Konfliktpotential auch nach der Entspannung mit Syrien

Das jüngste Sicherheitsabkommen zwischen Syrien und der Türkei hat in der Region Erleichterung ausgelöst. Der Streit hatte die zwei Nachbarländer an den Rand eines Kriegs gebracht. Die Entspannung könnte aber von kurzer Dauer sein, wenn die Sicherheitsbedenken von Damaskus und die heikle Wasserfrage in der Region weiterhin ignoriert werden sollten.
it.
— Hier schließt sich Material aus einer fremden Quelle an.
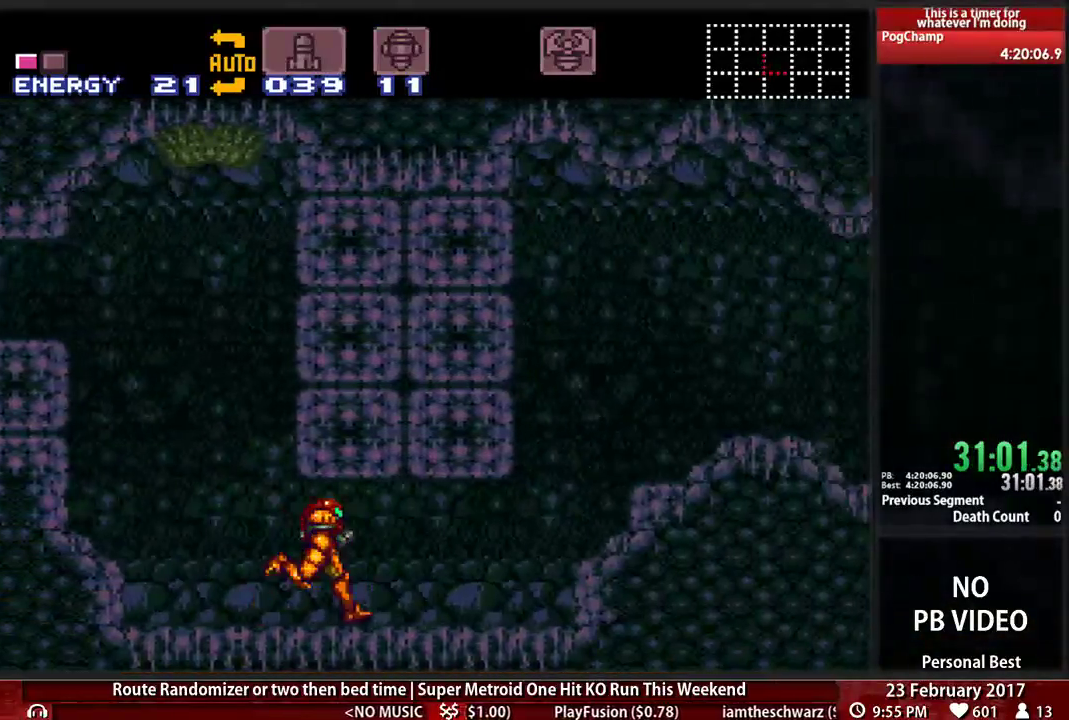
{"dt_ms": 500, "buttons": ["X", "DPAD_RIGHT"], "events": [[293, "A", "down"], [293, "B", "up"], [397, "X", "down"], [431, "A", "up"]]}
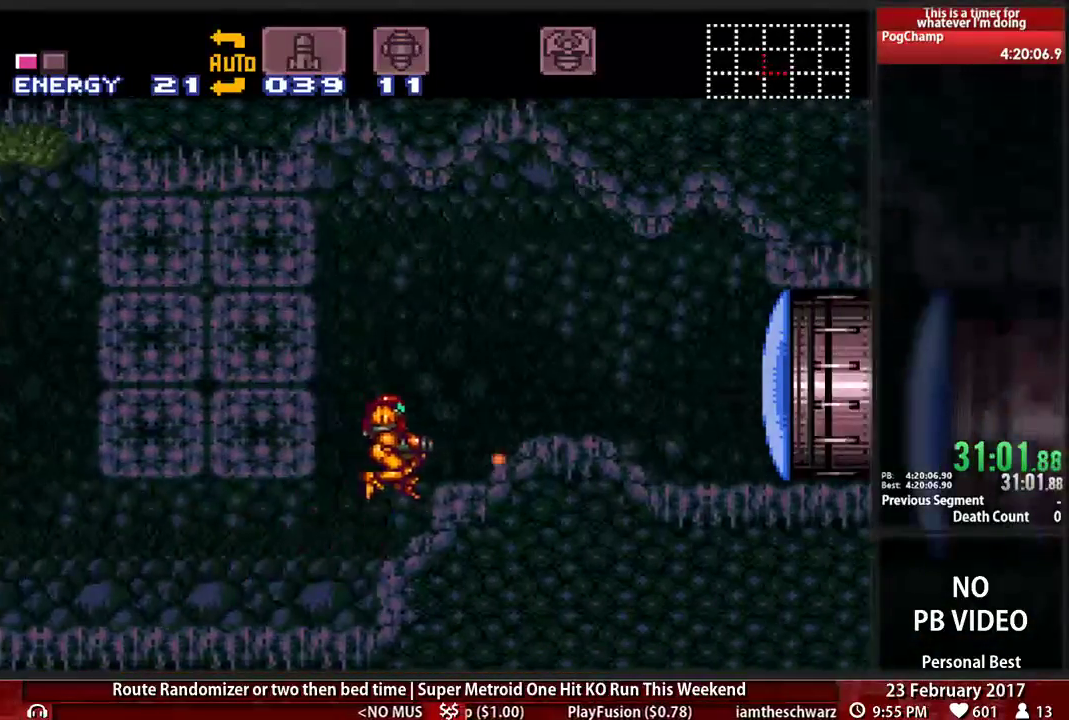
{"dt_ms": 500, "buttons": ["X", "DPAD_RIGHT"], "events": [[34, "B", "down"], [69, "X", "up"], [293, "A", "down"], [293, "B", "up"], [431, "A", "up"], [431, "X", "down"]]}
Istanbul, 22. Oktober
Nach der Unterzeichnung des jüngsten türkisch-syrischen Sicherheitsabkommens schwankt die Stimmung in Ankara zwischen Euphorie und misstrauischer Zurückhaltung. Seine Regierung habe in 15 Tagen ein 15jähriges Problem gelöst, erklärte am Mittwoch der türkische Aussenminister Cem siegessicher. Zu gleicher Zeit meldete der Sprecher des Aussenministeriums aber grosse Bedenken; das eben unterzeichnete Dokument signalisiere lediglich den Beginn und nicht das Ende der Friedensbemühungen. Unsicher reagierte auch die Presse. Das Abkommen wird zwar als Triumph der türkischen Diplomatie gefeiert. Doch die meisten Kommentatoren weisen darauf hin, dass Damaskus und Ankara früher bereits ähnliche Papiere unterzeichnet hatten. Im jüngsten Abkommen verpflichtet sich Damaskus, seine Unterstützung für die türkische Kurdenguerilla PKK einzustellen.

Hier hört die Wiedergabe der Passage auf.